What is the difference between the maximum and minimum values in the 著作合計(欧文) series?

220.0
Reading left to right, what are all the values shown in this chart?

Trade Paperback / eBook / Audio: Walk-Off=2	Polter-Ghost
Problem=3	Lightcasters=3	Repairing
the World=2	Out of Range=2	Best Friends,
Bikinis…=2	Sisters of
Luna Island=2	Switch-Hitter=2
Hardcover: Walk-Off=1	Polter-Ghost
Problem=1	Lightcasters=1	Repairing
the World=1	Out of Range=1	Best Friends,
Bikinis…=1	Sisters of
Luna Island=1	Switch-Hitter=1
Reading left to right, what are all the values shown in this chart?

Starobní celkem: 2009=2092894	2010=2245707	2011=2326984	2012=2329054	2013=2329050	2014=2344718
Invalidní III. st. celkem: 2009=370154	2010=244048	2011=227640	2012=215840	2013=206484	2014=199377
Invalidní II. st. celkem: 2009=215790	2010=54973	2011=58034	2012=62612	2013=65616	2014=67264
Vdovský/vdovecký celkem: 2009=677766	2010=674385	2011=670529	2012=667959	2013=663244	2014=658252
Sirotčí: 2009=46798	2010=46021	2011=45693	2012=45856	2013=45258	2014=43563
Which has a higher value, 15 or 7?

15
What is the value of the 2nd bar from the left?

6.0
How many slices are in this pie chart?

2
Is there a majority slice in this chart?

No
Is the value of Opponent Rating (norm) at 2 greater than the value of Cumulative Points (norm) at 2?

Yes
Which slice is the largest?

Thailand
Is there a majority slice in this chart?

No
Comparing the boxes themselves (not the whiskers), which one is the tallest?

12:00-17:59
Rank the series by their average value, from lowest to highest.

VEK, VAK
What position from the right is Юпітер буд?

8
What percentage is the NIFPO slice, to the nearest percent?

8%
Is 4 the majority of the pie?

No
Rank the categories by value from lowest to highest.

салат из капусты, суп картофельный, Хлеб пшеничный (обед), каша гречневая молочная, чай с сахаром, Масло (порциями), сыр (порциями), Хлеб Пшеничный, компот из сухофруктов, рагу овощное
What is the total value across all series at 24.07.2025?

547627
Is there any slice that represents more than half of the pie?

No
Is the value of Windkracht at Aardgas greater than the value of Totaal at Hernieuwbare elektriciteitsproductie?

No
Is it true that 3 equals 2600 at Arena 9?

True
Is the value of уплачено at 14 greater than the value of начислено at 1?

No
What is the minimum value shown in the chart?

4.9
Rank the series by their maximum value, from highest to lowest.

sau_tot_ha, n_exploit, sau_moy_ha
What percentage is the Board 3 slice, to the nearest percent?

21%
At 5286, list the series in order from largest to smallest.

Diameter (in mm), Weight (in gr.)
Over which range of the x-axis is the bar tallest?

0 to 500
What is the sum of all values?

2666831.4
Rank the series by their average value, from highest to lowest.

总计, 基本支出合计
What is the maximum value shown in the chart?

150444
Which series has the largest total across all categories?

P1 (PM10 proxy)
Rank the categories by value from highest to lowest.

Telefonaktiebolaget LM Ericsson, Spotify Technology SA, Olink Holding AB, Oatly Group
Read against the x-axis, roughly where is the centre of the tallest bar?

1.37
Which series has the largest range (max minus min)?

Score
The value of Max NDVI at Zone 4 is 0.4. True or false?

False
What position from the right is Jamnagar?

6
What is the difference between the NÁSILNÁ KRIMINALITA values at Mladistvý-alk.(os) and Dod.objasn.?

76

******

Copy every one of the entries above onto the page again, line for line, with no change to any word, number, or symbol.

• EXERCISE SOLUTION:
What is the difference between the maximum and minimum values in the 著作合計(欧文) series?

220.0
Reading left to right, what are all the values shown in this chart?

Trade Paperback / eBook / Audio: Walk-Off=2	Polter-Ghost
Problem=3	Lightcasters=3	Repairing
the World=2	Out of Range=2	Best Friends,
Bikinis…=2	Sisters of
Luna Island=2	Switch-Hitter=2
Hardcover: Walk-Off=1	Polter-Ghost
Problem=1	Lightcasters=1	Repairing
the World=1	Out of Range=1	Best Friends,
Bikinis…=1	Sisters of
Luna Island=1	Switch-Hitter=1
Reading left to right, what are all the values shown in this chart?

Starobní celkem: 2009=2092894	2010=2245707	2011=2326984	2012=2329054	2013=2329050	2014=2344718
Invalidní III. st. celkem: 2009=370154	2010=244048	2011=227640	2012=215840	2013=206484	2014=199377
Invalidní II. st. celkem: 2009=215790	2010=54973	2011=58034	2012=62612	2013=65616	2014=67264
Vdovský/vdovecký celkem: 2009=677766	2010=674385	2011=670529	2012=667959	2013=663244	2014=658252
Sirotčí: 2009=46798	2010=46021	2011=45693	2012=45856	2013=45258	2014=43563
Which has a higher value, 15 or 7?

15
What is the value of the 2nd bar from the left?

6.0
How many slices are in this pie chart?

2
Is there a majority slice in this chart?

No
Is the value of Opponent Rating (norm) at 2 greater than the value of Cumulative Points (norm) at 2?

Yes
Which slice is the largest?

Thailand
Is there a majority slice in this chart?

No
Comparing the boxes themselves (not the whiskers), which one is the tallest?

12:00-17:59
Rank the series by their average value, from lowest to highest.

VEK, VAK
What position from the right is Юпітер буд?

8
What percentage is the NIFPO slice, to the nearest percent?

8%
Is 4 the majority of the pie?

No
Rank the categories by value from lowest to highest.

салат из капусты, суп картофельный, Хлеб пшеничный (обед), каша гречневая молочная, чай с сахаром, Масло (порциями), сыр (порциями), Хлеб Пшеничный, компот из сухофруктов, рагу овощное
What is the total value across all series at 24.07.2025?

547627
Is there any slice that represents more than half of the pie?

No
Is the value of Windkracht at Aardgas greater than the value of Totaal at Hernieuwbare elektriciteitsproductie?

No
Is it true that 3 equals 2600 at Arena 9?

True
Is the value of уплачено at 14 greater than the value of начислено at 1?

No
What is the minimum value shown in the chart?

4.9
Rank the series by their maximum value, from highest to lowest.

sau_tot_ha, n_exploit, sau_moy_ha
What percentage is the Board 3 slice, to the nearest percent?

21%
At 5286, list the series in order from largest to smallest.

Diameter (in mm), Weight (in gr.)
Over which range of the x-axis is the bar tallest?

0 to 500
What is the sum of all values?

2666831.4
Rank the series by their average value, from highest to lowest.

总计, 基本支出合计
What is the maximum value shown in the chart?

150444
Which series has the largest total across all categories?

P1 (PM10 proxy)
Rank the categories by value from highest to lowest.

Telefonaktiebolaget LM Ericsson, Spotify Technology SA, Olink Holding AB, Oatly Group
Read against the x-axis, roughly where is the centre of the tallest bar?

1.37
Which series has the largest range (max minus min)?

Score
The value of Max NDVI at Zone 4 is 0.4. True or false?

False
What position from the right is Jamnagar?

6
What is the difference between the NÁSILNÁ KRIMINALITA values at Mladistvý-alk.(os) and Dod.objasn.?

76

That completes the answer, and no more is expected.